# Wo kauft man heute einen Desktop-Pc?



## Zata (19. Oktober 2009)

Hallo,

der Pc meiner Mutter hat die Hufe hoch gerissen, und wir sind auf der Suche nach einem neuen.

Gesucht ist ein Komplettsystem mit nicht allzuviel softwareschnickschnack dazu, ein Desktop-Tower. Anforderungen sind nicht allzu hoch, er sollte leisen laufen, 5 Browser á 10 Tabs + duzende weitere Apps gleichzeitig laufen lassen können , keinerlei Spiele oder sowas.

Ich dachte so an einen 1.8-2Ghz Dual Core, 4Gb RAM, einer leisen platte und leisem lüfter, mindestens 3 USB-Ports vorne, Vista OS (was haltet ihr von voreingerichtetem W7? (der Pc muss heute oder morgen her^^) ). Ich denke, das erfüllt die Anforderung gut.

Das Problem ist: Wo kaufen:

Wenn man sich so umschaut:

Ebay: 250-300€, da ists immer die Sache mit der Seriösität, der Wartung bzw der Reparatur
Medion/Aldi etc: hier eigentlich bisher die beste erfahrung gemacht Oo, aber einen pc vom discounter?
Fachhandel: Aufpreis von 100-150€, dafür, dass er dort Staub fängt, Vobis sehr miese Erfahrung in Sachen Garantie, Austausch, Reparaturdauer gemacht..
I-net: Dell oder so? Noch nie probiert, aber da soll die Reparatur etc auch eine Weile dauern, wär halt doch schön, wenn man die Kiste jemandem direkt um die Ohren haun kann
Mediamarkt/Saturn: Wirkt auch Recht günstig, keine Erfahrung mit - afair haben die nicht viel Auswahl in ihren Märkten vor Ort...

Danke im Vorraus

Zata


----------



## ByeBye 154279 (19. Oktober 2009)

Zata hat gesagt.:


> (der Pc muss heute oder morgen her^^) )




Hi,

dann würde ich zu MediaMarkt und Co raten.
Vielleicht gibt es drt nen Schnäppchen; 
wegen der Lautstärke musste gucken xD - kann man im Laden schlecht testen.

Und wenn ihr Glück habt, dann ist nicht sooo viel Müll installiert; 
ansonsten deinstallieren und CCleaner drüber laufen lassen.
Zu Windows 7 hört man schon einige gute und schlechte Sachen,
aber die Guten überwiegen  - also würde ich auf einem PC mit Upgrade Funktion achten.

● ● ● ● ●

**AUFGABENSTELLUNG**: Entnimm dem Forenthread zum Kauf eines Desktop-PCs den Abschnitt, der bei „Das Problem ist: Wo“ beginnt und bei „Austausch, Reparaturdauer gemacht..“ endet, und gib ihn wortgetreu wieder. Die Datensätze sind eigenständiges Material und gehören nicht zum Forenthread.

● ● ● ● ●

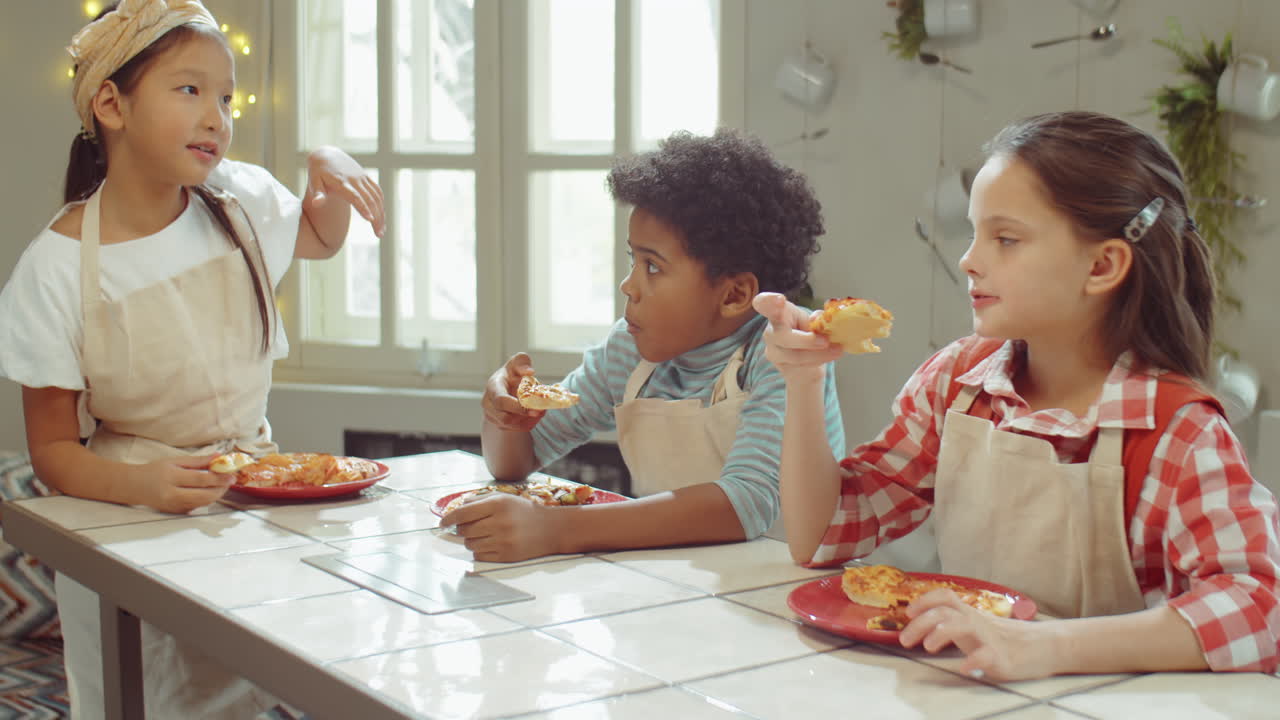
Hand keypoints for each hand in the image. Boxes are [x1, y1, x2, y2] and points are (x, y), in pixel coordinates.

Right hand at [135, 454, 233, 513]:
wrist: (134, 486)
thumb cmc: (154, 471)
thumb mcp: (174, 461)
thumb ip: (197, 461)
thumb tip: (218, 456)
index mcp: (171, 477)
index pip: (200, 479)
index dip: (218, 478)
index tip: (231, 475)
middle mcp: (172, 494)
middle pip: (204, 495)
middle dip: (221, 488)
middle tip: (230, 480)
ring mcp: (173, 506)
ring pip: (202, 503)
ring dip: (216, 494)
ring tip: (222, 484)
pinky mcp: (175, 512)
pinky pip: (196, 507)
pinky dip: (206, 499)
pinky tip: (211, 491)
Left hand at [306, 146, 386, 236]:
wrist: (327, 155)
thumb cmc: (318, 172)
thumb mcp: (314, 181)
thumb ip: (317, 193)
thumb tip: (316, 204)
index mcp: (341, 182)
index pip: (355, 196)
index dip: (363, 207)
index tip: (370, 220)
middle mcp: (355, 179)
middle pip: (370, 200)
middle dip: (377, 218)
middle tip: (379, 235)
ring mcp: (362, 178)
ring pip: (377, 197)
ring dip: (382, 214)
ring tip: (381, 231)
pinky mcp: (366, 178)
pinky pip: (378, 192)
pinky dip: (381, 204)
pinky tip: (382, 217)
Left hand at [439, 493, 560, 561]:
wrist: (551, 529)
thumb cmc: (524, 512)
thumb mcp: (504, 498)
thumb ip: (479, 501)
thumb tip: (456, 509)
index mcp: (498, 504)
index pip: (463, 513)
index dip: (449, 519)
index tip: (443, 523)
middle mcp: (499, 522)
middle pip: (464, 530)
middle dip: (463, 529)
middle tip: (471, 527)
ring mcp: (503, 540)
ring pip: (470, 544)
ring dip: (471, 540)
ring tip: (484, 535)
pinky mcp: (506, 555)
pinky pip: (479, 556)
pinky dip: (480, 550)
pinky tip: (491, 544)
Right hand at [482, 353, 544, 431]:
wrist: (506, 386)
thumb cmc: (513, 372)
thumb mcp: (518, 362)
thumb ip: (523, 362)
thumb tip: (529, 372)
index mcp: (493, 387)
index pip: (500, 401)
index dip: (517, 406)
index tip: (533, 407)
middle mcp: (488, 403)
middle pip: (505, 418)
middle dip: (524, 416)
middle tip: (541, 410)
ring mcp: (493, 416)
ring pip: (512, 426)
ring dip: (528, 420)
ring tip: (540, 410)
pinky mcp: (500, 425)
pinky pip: (517, 429)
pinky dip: (529, 424)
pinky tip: (535, 415)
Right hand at [752, 292, 842, 384]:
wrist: (807, 359)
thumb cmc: (808, 332)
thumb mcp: (814, 321)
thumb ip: (817, 318)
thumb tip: (816, 319)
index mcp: (778, 312)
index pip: (764, 303)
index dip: (768, 301)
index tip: (780, 300)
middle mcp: (771, 331)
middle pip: (783, 336)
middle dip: (806, 340)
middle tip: (826, 341)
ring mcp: (773, 350)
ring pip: (794, 355)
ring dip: (819, 354)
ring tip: (837, 350)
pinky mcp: (781, 365)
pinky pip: (800, 365)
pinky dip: (818, 360)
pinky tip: (830, 355)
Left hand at [898, 589, 1056, 681]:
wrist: (1047, 646)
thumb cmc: (1009, 638)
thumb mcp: (979, 625)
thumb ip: (956, 623)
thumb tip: (924, 624)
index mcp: (970, 615)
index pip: (944, 597)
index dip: (923, 601)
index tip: (907, 613)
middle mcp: (977, 622)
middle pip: (944, 612)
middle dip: (919, 623)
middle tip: (904, 640)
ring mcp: (989, 638)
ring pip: (962, 625)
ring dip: (940, 633)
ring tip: (927, 647)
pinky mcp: (1003, 657)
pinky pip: (986, 655)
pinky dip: (972, 661)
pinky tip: (964, 668)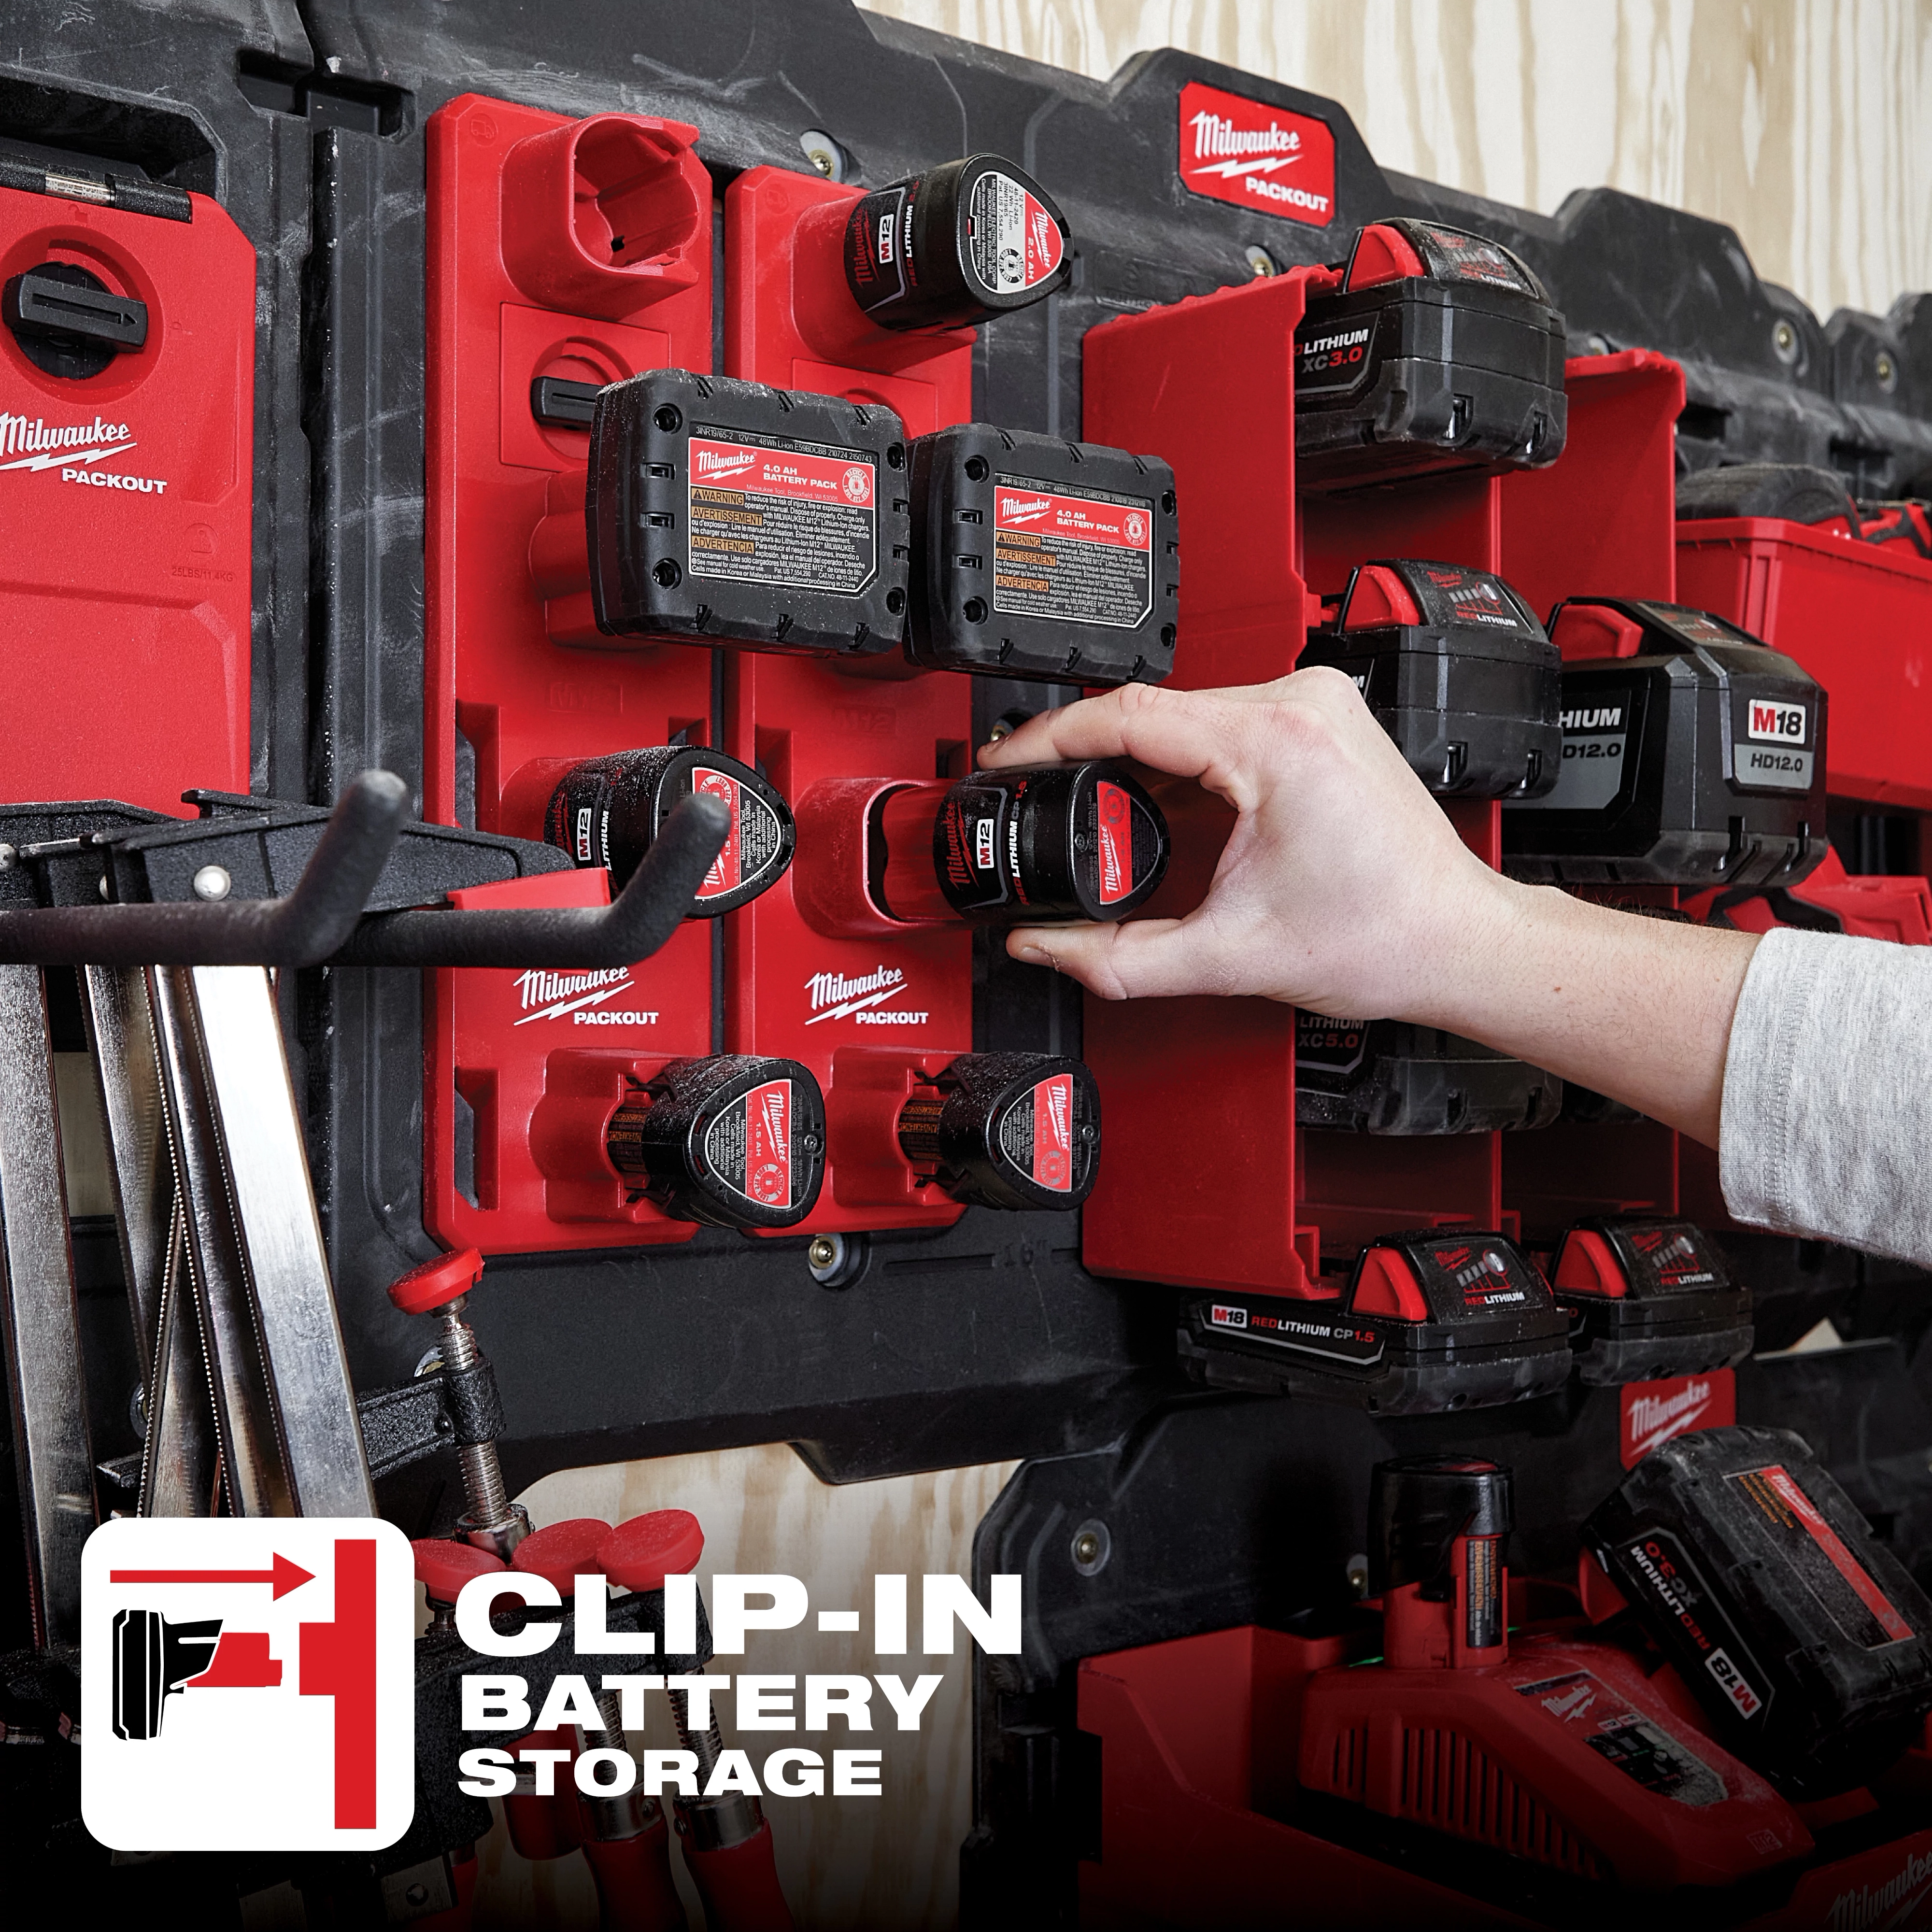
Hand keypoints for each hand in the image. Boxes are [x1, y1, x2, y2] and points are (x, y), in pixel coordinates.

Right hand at [977, 669, 1511, 1016]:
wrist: (1454, 939)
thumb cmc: (1384, 936)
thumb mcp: (1226, 957)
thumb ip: (1115, 958)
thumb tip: (1043, 945)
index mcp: (1275, 740)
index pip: (1126, 712)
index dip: (1047, 739)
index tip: (1005, 763)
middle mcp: (1299, 702)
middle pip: (1150, 710)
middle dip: (1086, 760)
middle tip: (1042, 807)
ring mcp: (1314, 704)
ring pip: (1183, 714)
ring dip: (1134, 762)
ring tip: (1103, 819)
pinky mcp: (1319, 719)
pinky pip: (1220, 722)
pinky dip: (1179, 764)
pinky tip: (1162, 808)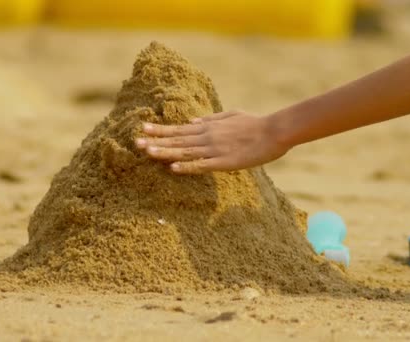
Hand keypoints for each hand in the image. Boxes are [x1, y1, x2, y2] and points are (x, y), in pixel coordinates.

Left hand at [135, 110, 290, 173]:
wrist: (274, 131)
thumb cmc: (254, 123)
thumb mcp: (230, 116)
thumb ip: (210, 119)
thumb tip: (192, 120)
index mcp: (208, 127)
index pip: (179, 129)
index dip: (160, 130)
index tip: (143, 129)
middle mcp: (207, 137)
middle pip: (177, 140)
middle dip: (156, 141)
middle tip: (136, 142)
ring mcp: (214, 149)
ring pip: (185, 151)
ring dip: (165, 152)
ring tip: (147, 153)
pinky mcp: (224, 162)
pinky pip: (202, 166)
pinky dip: (187, 166)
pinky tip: (172, 168)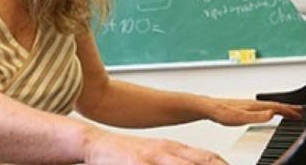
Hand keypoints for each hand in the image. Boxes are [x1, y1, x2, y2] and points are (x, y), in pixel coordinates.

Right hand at [84, 129, 226, 164]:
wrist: (96, 143)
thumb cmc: (127, 155)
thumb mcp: (157, 154)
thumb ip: (180, 160)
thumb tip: (205, 163)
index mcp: (175, 148)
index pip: (210, 158)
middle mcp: (168, 151)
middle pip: (203, 162)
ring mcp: (153, 157)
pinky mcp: (137, 163)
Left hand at [203, 97, 302, 125]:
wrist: (209, 107)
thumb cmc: (222, 112)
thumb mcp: (240, 117)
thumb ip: (256, 117)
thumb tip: (271, 114)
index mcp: (255, 105)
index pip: (276, 107)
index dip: (289, 110)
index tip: (299, 113)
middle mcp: (254, 103)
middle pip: (275, 105)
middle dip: (289, 108)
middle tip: (300, 112)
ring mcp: (249, 104)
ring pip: (270, 105)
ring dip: (281, 108)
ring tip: (289, 111)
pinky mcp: (245, 107)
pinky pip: (263, 108)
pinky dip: (271, 109)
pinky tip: (269, 113)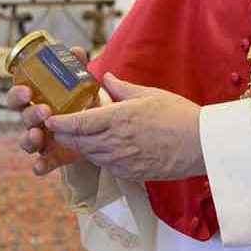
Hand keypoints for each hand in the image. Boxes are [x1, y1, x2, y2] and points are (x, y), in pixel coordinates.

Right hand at [6, 46, 88, 174]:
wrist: (97, 127)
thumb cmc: (80, 101)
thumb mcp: (79, 84)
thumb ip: (76, 67)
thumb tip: (75, 50)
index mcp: (35, 100)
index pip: (16, 96)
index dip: (17, 94)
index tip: (27, 91)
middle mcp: (34, 120)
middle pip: (22, 117)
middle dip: (29, 114)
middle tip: (43, 111)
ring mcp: (42, 139)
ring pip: (26, 141)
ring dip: (29, 138)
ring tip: (38, 135)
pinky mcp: (53, 155)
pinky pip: (41, 163)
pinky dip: (39, 165)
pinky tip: (40, 167)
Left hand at [45, 73, 204, 181]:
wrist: (202, 145)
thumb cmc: (178, 115)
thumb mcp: (148, 94)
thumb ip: (122, 88)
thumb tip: (105, 77)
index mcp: (117, 119)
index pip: (78, 123)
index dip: (60, 123)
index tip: (49, 120)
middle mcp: (116, 142)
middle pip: (79, 143)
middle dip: (65, 137)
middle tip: (57, 130)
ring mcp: (123, 161)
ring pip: (91, 156)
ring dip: (82, 148)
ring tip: (77, 138)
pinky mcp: (132, 174)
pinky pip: (107, 166)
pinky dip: (100, 158)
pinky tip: (103, 150)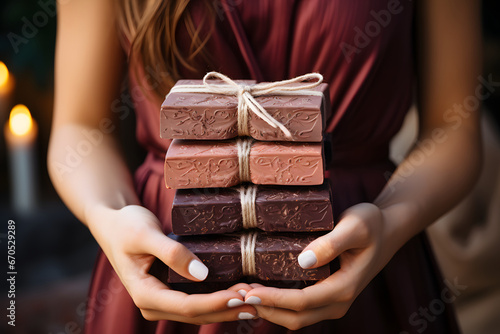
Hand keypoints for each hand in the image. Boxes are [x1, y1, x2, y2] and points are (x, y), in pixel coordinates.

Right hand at [87, 205, 257, 323]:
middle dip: (227, 308)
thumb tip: (202, 274)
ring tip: (255, 299)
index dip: (215, 303)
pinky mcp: (170, 293)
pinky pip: (197, 302)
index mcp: (144, 294)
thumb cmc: (126, 226)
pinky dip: (218, 300)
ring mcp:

● ● ● ● ●

**ERGEBNIS**:
Das Problem ist: Wo kaufen:

Wenn man sich so umschaut:

Ebay: 250-300€, da ists immer die Sache mit der Seriösität, der Wartung bzw der Reparatur
Medion/Aldi etc: hier eigentlich bisher die beste erfahrung gemacht Oo, aber einen pc vom discounter?
Fachhandel: Aufpreis von 100-150€, dafür, dass er dort Staub fängt, Vobis sehr miese Erfahrung in Sachen Garantie, Austausch, Reparaturdauer gemacht..